▶ [STUDY TEXT]:
========================================================================

In summary, the chemical composition of TPO differs from that of DF. TPO has a significantly higher proportion of aromatic and polyaromatic hydrocarbons. In addition, olefinic compounds as well as oxygen- and nitrogen-containing compounds, were identified in TPO compared to DF.

4.2. Characteristics of TPO and DF-TPO-Blends

To assess the suitability of TPO as a blend component in DF, the key values according to DIN EN 590-2022 for DF, TPO, and the blends are determined. The results of the analysis and the corresponding specific target ranges are summarized in

Table 5. Characteristics of DF, DF99TPO1, DF95TPO5, DF90TPO10, and TPO according to DIN EN 590-2022.

Characteristic	Unit	Target	DF	DF99TPO1	DF95TPO5	DF90TPO10	TPO
Density	kg m−3	822.0–845.0	833.3	834.2	838.1	843.1	917.1
Viscosity	mm2 s−1	2.000–4.500	2.840	2.836	2.830	2.826	1.985
Polyaromatic content	wt%	≤8.0	2.9	3.0	3.8	4.7	21.8 *
Flash point	°C	>55	65.5	64.0	58.0	53.1	-
HFRR 1-Test	µm	≤460	420.5	359.5	222.5	209.5	175.5
CFPP 2	°C	≤−20	−25	−25	−13	−14	-
Cu corrosion	extent	1	1a	1a	1a	1a	1a
Oxidation stability	min	≥60	85	196	183	93	22
Water content	mg kg−1	≤200	37	30	60	40	2054
Coke residue	wt%	≤0.30	0.02	0.14	0.75	1.39	2.53
Ash	wt%	≤0.010	<0.001	0.001	0.001	0.001	-
Sulphur content	mg kg−1	≤10.0	7.3	134	648	1292	11,600 (1.16%)
Distillation curve
Start	vol%		171.3	177.9	165.3	157.0	36.0
10% v/v			210.7	208.0	203.8	200.4	124.0
50% v/v			273.2	275.1	274.3	274.8	226.0
90% v/v		≤360	334.5	336.2	338.1	342.2	387.0
95% v/v		≤360	349.4	349.9	353.1	358.8	-
End			358.6	356.9	357.9	363.4	390.1

¹ HFRR (high frequency reciprocating rig); ² CFPP (cold filter plugging point), * with linear Extrapolation (R² = 0.9989) of the data of DF and DF-TPO blends.

. With a distillation start at 36 °C, TPO shows a remarkably low initial boiling temperature for fuels fractions. This is plausible, as the pyrolysis process can result in molecules with low boiling points and vapour pressure. In comparison, usually DF has a distillation range from 150 °C to 390 °C, with the DF used in this study showing a distillation start at 171 C.

========================================================================

▶ [RECORDED DATA]:
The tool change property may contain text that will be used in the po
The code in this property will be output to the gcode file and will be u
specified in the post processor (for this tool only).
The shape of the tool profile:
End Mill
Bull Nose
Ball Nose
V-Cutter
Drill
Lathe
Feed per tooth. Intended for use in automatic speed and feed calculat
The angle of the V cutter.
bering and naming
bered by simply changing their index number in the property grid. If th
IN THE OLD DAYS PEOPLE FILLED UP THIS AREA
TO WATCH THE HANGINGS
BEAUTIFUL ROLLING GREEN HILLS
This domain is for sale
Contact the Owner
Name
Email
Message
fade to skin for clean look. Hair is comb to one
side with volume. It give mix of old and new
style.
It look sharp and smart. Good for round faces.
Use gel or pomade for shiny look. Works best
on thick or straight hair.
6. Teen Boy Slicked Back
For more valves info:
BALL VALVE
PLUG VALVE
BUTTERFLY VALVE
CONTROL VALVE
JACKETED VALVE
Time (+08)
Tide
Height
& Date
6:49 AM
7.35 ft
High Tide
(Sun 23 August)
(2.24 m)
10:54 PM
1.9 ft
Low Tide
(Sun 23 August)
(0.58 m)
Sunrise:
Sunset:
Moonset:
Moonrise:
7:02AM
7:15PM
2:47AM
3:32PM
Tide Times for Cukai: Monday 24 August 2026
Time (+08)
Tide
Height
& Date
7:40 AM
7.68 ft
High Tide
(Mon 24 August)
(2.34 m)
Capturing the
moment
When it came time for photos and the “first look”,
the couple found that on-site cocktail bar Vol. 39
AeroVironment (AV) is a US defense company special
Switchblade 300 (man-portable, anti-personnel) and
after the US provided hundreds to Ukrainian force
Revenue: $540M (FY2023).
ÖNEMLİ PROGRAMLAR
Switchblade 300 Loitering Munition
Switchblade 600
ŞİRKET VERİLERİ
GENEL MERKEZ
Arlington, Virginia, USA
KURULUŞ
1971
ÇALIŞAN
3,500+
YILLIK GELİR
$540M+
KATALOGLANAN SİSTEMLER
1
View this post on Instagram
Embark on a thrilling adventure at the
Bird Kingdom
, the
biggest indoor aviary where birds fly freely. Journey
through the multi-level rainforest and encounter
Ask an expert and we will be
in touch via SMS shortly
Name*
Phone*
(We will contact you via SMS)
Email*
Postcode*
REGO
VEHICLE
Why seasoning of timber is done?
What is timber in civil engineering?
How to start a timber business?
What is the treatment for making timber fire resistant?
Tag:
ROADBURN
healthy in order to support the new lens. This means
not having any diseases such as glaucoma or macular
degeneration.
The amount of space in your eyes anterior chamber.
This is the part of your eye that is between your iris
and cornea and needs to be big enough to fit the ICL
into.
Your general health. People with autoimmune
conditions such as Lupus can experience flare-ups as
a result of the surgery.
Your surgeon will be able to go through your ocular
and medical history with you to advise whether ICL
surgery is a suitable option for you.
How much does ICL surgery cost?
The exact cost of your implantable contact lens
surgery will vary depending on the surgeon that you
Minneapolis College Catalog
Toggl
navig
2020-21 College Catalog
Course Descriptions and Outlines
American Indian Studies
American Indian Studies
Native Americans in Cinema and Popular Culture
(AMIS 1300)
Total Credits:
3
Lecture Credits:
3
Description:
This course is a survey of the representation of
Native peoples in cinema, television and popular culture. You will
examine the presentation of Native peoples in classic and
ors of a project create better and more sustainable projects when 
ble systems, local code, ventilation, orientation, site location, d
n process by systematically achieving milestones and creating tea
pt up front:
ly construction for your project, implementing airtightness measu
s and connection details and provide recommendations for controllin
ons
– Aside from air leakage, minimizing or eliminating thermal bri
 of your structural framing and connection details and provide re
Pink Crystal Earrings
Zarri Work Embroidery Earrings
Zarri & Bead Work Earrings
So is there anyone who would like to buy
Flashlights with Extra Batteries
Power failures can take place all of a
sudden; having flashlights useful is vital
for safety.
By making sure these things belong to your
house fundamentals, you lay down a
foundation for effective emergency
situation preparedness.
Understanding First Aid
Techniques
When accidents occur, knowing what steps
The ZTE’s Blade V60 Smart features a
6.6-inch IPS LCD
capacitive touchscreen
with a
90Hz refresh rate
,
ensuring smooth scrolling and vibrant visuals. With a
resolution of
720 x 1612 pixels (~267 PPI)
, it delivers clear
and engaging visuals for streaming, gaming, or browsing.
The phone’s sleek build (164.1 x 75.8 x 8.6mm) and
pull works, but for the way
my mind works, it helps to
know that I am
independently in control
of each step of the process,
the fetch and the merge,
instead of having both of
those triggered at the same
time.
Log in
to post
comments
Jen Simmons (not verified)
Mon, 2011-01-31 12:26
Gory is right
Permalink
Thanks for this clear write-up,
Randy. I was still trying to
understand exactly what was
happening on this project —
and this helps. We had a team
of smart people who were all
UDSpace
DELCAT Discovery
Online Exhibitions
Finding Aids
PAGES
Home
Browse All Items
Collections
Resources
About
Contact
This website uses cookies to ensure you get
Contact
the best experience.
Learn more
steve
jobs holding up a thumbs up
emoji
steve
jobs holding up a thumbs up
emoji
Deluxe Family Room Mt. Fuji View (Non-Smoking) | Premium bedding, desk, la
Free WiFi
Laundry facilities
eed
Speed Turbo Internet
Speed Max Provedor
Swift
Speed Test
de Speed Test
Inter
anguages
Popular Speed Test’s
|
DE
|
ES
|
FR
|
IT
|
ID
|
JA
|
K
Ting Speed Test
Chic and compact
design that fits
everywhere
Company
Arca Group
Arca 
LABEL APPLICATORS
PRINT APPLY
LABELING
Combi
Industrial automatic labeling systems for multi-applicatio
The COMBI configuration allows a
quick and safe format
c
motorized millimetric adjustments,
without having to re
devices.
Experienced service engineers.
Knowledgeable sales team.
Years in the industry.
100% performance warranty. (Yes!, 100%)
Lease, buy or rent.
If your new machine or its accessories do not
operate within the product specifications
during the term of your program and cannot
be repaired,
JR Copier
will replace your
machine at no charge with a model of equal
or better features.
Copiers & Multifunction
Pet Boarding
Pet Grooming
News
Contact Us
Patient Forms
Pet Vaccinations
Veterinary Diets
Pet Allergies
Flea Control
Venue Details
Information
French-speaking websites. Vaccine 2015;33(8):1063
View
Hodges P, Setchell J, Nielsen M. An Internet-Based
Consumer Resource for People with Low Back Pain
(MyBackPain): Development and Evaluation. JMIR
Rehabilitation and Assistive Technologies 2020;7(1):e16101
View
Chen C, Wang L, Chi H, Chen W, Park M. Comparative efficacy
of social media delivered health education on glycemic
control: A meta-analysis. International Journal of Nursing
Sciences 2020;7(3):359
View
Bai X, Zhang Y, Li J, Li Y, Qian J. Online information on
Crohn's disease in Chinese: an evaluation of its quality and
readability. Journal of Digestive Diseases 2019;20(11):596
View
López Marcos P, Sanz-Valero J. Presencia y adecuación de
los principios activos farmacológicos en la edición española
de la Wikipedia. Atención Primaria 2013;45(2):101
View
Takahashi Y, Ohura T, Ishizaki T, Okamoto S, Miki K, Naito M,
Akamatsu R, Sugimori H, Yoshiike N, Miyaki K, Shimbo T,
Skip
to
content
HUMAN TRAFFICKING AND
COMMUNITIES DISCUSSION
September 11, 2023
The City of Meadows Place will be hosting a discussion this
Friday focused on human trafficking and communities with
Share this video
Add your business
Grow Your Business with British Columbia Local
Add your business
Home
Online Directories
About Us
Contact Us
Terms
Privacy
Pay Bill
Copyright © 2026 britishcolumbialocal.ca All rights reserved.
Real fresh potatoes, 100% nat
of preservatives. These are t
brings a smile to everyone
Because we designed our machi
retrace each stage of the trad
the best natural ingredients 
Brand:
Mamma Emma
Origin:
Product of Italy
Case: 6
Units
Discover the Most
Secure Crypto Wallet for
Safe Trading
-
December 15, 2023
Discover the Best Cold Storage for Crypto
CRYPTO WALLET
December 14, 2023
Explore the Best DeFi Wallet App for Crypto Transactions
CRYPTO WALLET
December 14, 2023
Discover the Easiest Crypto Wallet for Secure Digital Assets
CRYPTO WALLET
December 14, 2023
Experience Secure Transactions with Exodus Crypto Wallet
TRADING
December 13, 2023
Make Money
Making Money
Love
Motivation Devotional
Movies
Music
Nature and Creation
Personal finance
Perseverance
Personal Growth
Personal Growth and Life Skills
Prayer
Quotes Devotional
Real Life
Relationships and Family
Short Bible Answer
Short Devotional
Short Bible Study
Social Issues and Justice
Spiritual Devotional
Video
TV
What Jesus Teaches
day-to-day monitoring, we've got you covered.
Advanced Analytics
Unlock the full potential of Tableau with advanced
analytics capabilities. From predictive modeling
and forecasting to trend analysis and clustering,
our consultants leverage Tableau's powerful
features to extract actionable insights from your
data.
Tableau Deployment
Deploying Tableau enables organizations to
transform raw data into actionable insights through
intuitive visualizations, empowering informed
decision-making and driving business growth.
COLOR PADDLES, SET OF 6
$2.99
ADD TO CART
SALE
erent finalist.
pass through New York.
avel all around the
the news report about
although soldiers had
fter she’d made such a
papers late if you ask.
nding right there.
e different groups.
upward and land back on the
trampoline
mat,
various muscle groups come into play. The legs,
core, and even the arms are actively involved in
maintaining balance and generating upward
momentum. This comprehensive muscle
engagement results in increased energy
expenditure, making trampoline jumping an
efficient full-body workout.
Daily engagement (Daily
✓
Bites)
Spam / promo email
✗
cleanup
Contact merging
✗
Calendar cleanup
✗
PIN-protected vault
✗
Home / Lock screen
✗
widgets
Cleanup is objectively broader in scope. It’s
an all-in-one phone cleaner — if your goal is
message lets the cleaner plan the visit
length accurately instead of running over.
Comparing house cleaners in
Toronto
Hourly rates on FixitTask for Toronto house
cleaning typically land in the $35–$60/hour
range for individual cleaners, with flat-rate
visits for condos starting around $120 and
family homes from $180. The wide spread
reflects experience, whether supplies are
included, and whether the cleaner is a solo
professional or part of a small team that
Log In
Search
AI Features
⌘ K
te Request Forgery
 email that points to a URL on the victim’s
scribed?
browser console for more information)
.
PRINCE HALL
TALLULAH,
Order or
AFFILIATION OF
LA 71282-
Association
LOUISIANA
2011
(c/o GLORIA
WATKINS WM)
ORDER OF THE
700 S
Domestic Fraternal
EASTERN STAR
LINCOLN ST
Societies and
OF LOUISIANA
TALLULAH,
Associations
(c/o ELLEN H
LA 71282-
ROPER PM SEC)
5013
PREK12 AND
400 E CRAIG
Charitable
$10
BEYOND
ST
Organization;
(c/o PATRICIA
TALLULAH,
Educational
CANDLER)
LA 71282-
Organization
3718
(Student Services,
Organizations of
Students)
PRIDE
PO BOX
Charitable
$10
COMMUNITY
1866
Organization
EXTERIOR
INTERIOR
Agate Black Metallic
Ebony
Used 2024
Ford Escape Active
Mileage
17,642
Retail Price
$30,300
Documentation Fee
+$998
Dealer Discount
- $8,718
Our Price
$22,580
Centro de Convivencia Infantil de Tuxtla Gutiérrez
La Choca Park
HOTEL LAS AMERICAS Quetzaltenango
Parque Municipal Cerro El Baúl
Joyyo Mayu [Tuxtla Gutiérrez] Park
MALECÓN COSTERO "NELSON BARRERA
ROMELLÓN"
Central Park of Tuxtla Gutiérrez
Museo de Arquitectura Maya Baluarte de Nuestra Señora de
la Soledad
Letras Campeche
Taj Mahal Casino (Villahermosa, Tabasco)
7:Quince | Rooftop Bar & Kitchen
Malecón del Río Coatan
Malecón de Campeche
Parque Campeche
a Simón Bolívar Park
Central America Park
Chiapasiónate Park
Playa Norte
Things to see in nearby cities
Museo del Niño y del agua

========================================================================

▶ [APPLY WHAT YOU READ]:
A - Print the passage of the TPO and DF text word for word, beginning at the words "4.2. Characteristics of" and stopping after "DIN EN 590-2022.".
B - Carry on the TPO and DF text, starting after its last sentence.

▶ [ANSWERS FOR THIS EXERCISE]:
A -
4.2. Characteristics of TPO and DF-TPO-Blends

To assess the suitability of TPO as a blend component in DF, the key values according to DIN EN 590-2022 for DF, TPO, and the blends are determined. The results of the analysis and the corresponding specific target ranges are summarized in

Table 5. Characteristics of DF, DF99TPO1, DF95TPO5, DF90TPO10, and TPO according to DIN EN 590-2022.

B -
On this basis, TPO is expected to also have a low flash point. The addition of 10 vol% TPO to DF results in a linear drop of the flash point to 53.1 °C below the specified limit of 55 C. As the TPO content increases, the start of distillation shifts to lower temperatures, reaching 157 °C at 10 vol% TPO. However, over the course of distillation, a divergence in temperature progression becomes apparent. 50 vol% distillate volume is reached at 273 °C for DF and at 275 °C for DF90TPO10. This trend, which other authors have also described, is that DF-TPO blends require a higher temperature than neat DF to distil the same volume percent, and this trend persists until the end of the distillation [67]. The end of the distillation is recorded at 390 °C at a distillate volume of 92 vol% for TPO exceeding the result for DF at 358 °C. This indicates that TPO contains higher-boiling components, compared to DF. DF-TPO blends adhere to the target values for DF at 90 vol% and at 95 vol%.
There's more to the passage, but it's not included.